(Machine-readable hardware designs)
----------

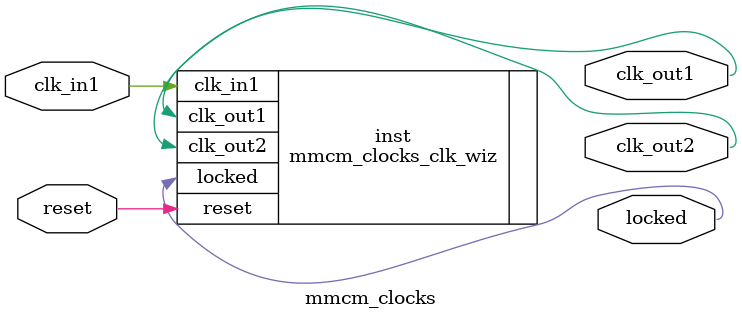
<source format=v>


`timescale 1ps/1ps

(* CORE_GENERATION_INFO = "mmcm_clocks,clk_wiz_v6_0_11_0_0,{component_name=mmcm_clocks,use_phase_alignment=true,use_min_o_jitter=false,use_max_i_jitter=false,use_dyn_phase_shift=false,use_inclk_switchover=false,use_dyn_reconfig=false,enable_axi=0,feedback_source=FDBK_AUTO,PRIMITIVE=MMCM,num_out_clk=2,clkin1_period=10.000,clkin2_period=10.000,use_power_down=false,use_reset=true,use_locked=true,use_inclk_stopped=false,feedback_type=SINGLE,CLOCK_MGR_TYPE=NA,manual_override=false}" *)

module mmcm_clocks 
 (
  // Clock out ports
  output        clk_out1,
  output        clk_out2,
  // Status and control signals
  input         reset,
  output        locked,
 // Clock in ports
  input         clk_in1
 );

  mmcm_clocks_clk_wiz inst
  (
  // Clock out ports  
  .clk_out1(clk_out1),
  .clk_out2(clk_out2),
  // Status and control signals               
  .reset(reset), 
  .locked(locked),
 // Clock in ports
  .clk_in1(clk_in1)
  );

endmodule

</source>
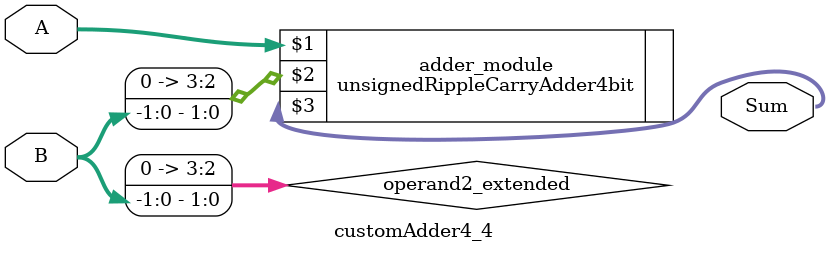
<source format=v>
module customAdder4_4(
                        input [3 : 0] A,
                        input [-1 : 0] B,
                        
                        output [4 : 0] Sum
                );

        wire [3 : 0] operand2_extended;
        
        assign operand2_extended =  {4'b0, B};
        
        unsignedRippleCarryAdder4bit adder_module(
            A,
            operand2_extended,
            Sum
        );
        
        endmodule
        
</source>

----------

Output the records above in their entirety and exactly, leaving out all images.

<source format=v>


`timescale 1ps/1ps

(* CORE_GENERATION_INFO = "mmcm_clocks,clk_wiz_v6_0_11_0_0,{component_name=mmcm_clocks,use_phase_alignment=true,use_min_o_jitter=false,use_max_i_jitter=false,use_dyn_phase_shift=false,use_inclk_switchover=false,use_dyn_reconfig=false,enable_axi=0,feedback_source=FDBK_AUTO,PRIMITIVE=MMCM,num_out_clk=2,clkin1_period=10.000,clkin2_period=10.000,use_power_down=false,use_reset=true,use_locked=true,use_inclk_stopped=false,feedback_type=SINGLE,CLOCK_MGR_TYPE=NA,manual_override=false}" *)

module mmcm_clocks 
 (
  // Clock out ports
  output        clk_out1,
  output        clk_out2,
  // Status and control signals
  input         reset,
  output        locked,
 // Clock in ports
  input         clk_in1
 );

  mmcm_clocks_clk_wiz inst
  (
  // Clock out ports  
  .clk_out1(clk_out1),
  .clk_out2(clk_out2),
  // Status and control signals               
  .reset(reset), 
  .locked(locked),
 // Clock in ports
  .clk_in1(clk_in1)
  );

endmodule

</source>
<source format=v>
module customAdder4_4(
                        input [3 : 0] A,
                        input [-1 : 0] B,
                        
                        output [4 : 0] Sum
                );

        wire [3 : 0] operand2_extended;
        
        assign operand2_extended =  {4'b0, B};
        
        unsignedRippleCarryAdder4bit adder_module(
            A,
            operand2_extended,
            Sum
        );
        
        endmodule
        
</source>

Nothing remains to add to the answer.